No to jak nie Ty, to kto?Herr X pisze:Nie za bardzo. A o co chodzi?wpk pisze:HerrIksu, znasz się na kinie madziarskim?
Dawno temu - przełom lat 80/90 - leciał w telewizorze film. Po południu, była sobota lub niedziela. Nie oglądałem od początku, poza tym chyba robiłem też coś innego, więc z przerwami. To był dramat psychologiczny, nakręcony na oko w latach 70 lub 80, osadzony w czasach przedwojnia (chyba...), II wojny i reżimowego powojnia.
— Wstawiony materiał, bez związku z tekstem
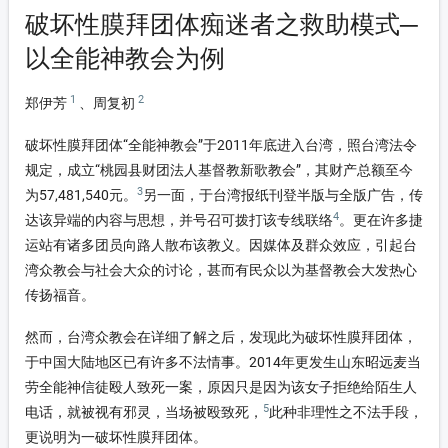
on-xinyang
破坏性膜拜团体痴迷者之救助模式─
on-icon_lishi
以全能神教会为例
on-4
1
2
郑伊芳
、周复初
on-fupinjiuzhu
破坏性膜拜团体“全能神教会”于2011年底进入台湾，照台湾法令
规定，成立“桃园县财团法人基督教新歌教会”，其财产总额至今
3
为57,481,540元。
另一面，于台湾报纸刊登半版与全版广告，传
4
达该异端的内容与思想，并号召可拨打该专线联络
。更在许多捷
运站有诸多团员向路人散布该教义。因媒体及群众效应，引起台
湾众教会与社会大众的讨论，甚而有民众以为基督教会大发热心
传扬福音。
然而，台湾众教会在详细了解之后，发现此为破坏性膜拜团体，
于中国大陆地区已有许多不法情事。2014年更发生山东昭远麦当
劳全能神信徒殴人致死一案，原因只是因为该女子拒绝给陌生人
5
电话，就被视有邪灵，当场被殴致死，
此种非理性之不法手段，
更说明为一破坏性膜拜团体。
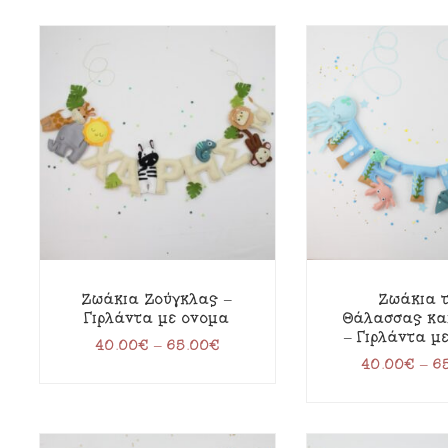
Ζωάκια Ζούγκλας –
Ζωάκια 
Γιρλάντα με όνομα
Θάλασσας κα
– Γιρλάντα μ
40.00
€
–
65.00
€
40.00
€
–
6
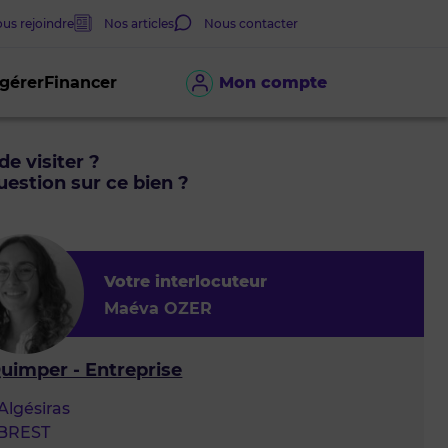
us rejoindre
Nos articles
Nous contacter
 gérer
Financer
Mon compte
de visiter ?
estion sur ce bien ?
Votre interlocuteur
Maéva OZER
Quimper - Entreprise
Algésiras
 BREST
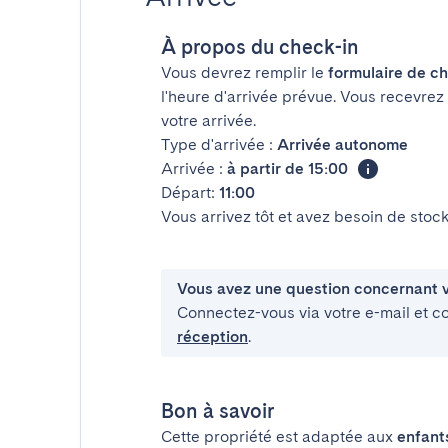
À propos du check-in
Vous devrez remplir le
formulaire de ch
l'heure d'arrivée prévue. Vous recevrez
votre arrivée.
Type d'arrivée :
Arrivée autonome
Arrivée :
à partir de 15:00
Départ:
11:00
Vous arrivez tôt et avez besoin de sto
Vous avez une question concernant v
Connectez-vous via votre e-mail et c
réception
.
Bon à savoir
Cette propriété est adaptée aux
enfant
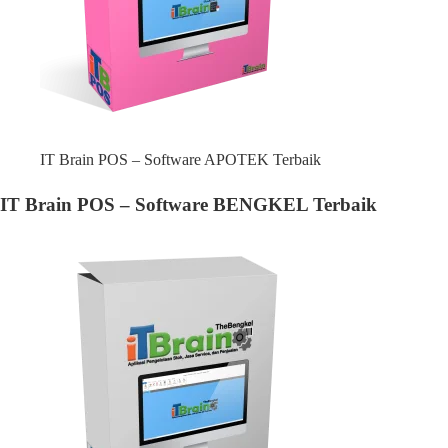
IT Brain POS – Software APOTEK Terbaik
IT Brain POS – Software BENGKEL Terbaik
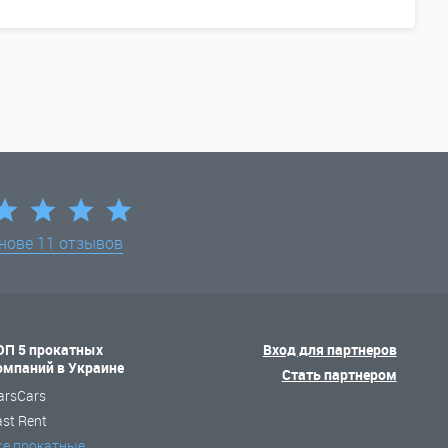
снове
11 отзывов
ОП 5 прокатных
Вход для партнеров
омпаний в Украине
Стать партнером
arsCars
ast Rent
се прокатные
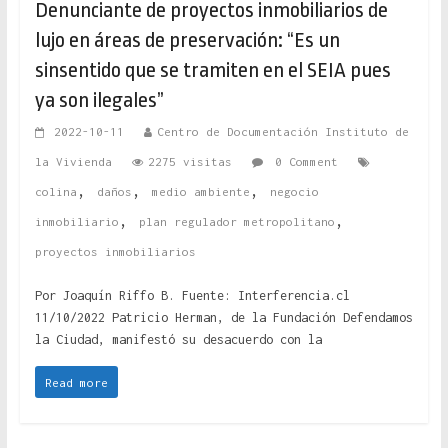
Denunciante de proyectos inmobiliarios de
lujo en áreas de preservación: “Es un
sinsentido que se tramiten en el SEIA pues
ya son ilegales”
2022-10-11
Centro de Documentación Instituto de
la Vivienda
2275 visitas
0 Comment
,
,
,
colina
daños
medio ambiente
negocio
,
,
inmobiliario
plan regulador metropolitano
proyectos inmobiliarios
Por Joaquín Riffo B. Fuente: Interferencia.cl
11/10/2022 Patricio Herman, de la Fundación Defendamos
la Ciudad, manifestó su desacuerdo con la
Read more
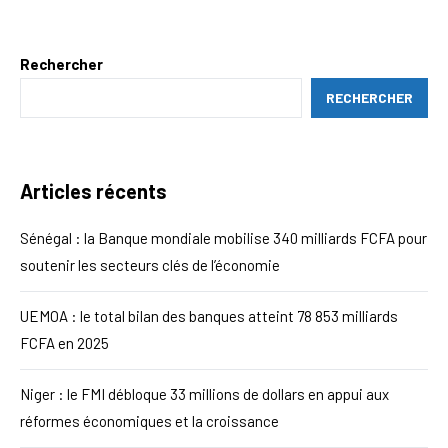
Rechercher
RECHERCHER
Articles récents
Sénégal : la Banque mondiale mobilise 340 milliards FCFA pour
soutenir les secteurs clés de l’économie
UEMOA : le total bilan des banques atteint 78 853 milliards
FCFA en 2025
Niger : le FMI débloque 33 millions de dollars en appui aux
réformes économiques et la croissance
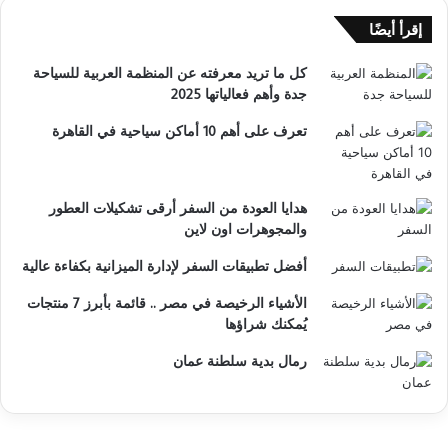
إقرأ أيضًا
كل ما تريد معرفته عن المنظمة العربية للسياحة
جدة وأهم فعالياتها 2025
تعرف على أهم 10 أماكن سياحية في القاهرة
هدايا العودة من السفر أرقى تشكيلات العطور
والمجوهرات اون لاين
أفضل تطبيقات السفر لإدارة الميزانية بكفاءة عالية
الأشياء الرخيصة في مصر .. قائمة بأبرز 7 منتجات
يُمكنك شراؤها
رمال بدية سلطنة عمان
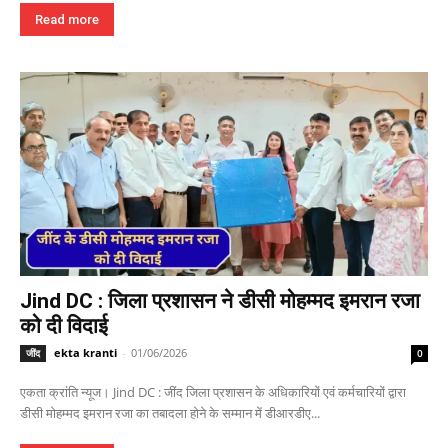
Read more
Jind DC : जिला प्रशासन ने डीसी मोहम्मद इमरान रजा
को दी विदाई
ekta kranti
-
01/06/2026
जींद
0
एकता क्रांति न्यूज। Jind DC : जींद जिला प्रशासन के अधिकारियों एवं कर्मचारियों द्वारा
डीसी मोहम्मद इमरान रजा का तबादला होने के सम्मान में डीआरडीए...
Bohaterem był gość imieniem Elmer, chyba herbowy, playboy i nonkonformista, były miłości i inne przygody. Narracja nieciągła, bieżąca przeplatana wspomnieniową - taka opowieść... Niczego nie jestem na 100% pewien, pamiętam bardzo mało konkretów, za to przemożne wrażenie, że mi się cholernie podobał. I tylko jeden konkretniejszy cytat z końcówki: "- (...) Przyszli po niego. Stawiał opór, więc go zastrzelili..."
Chodzi mi wciąż po głowie, przez lata próbowałem szukać w "1000 filmów..." i kilka razy w necie, ale nic. Trzeba by jakąś antologię kina węgierskiego dorwać, albo co...
Bo ani aktorów nie kojarzę, ani tym bardziej reżysera.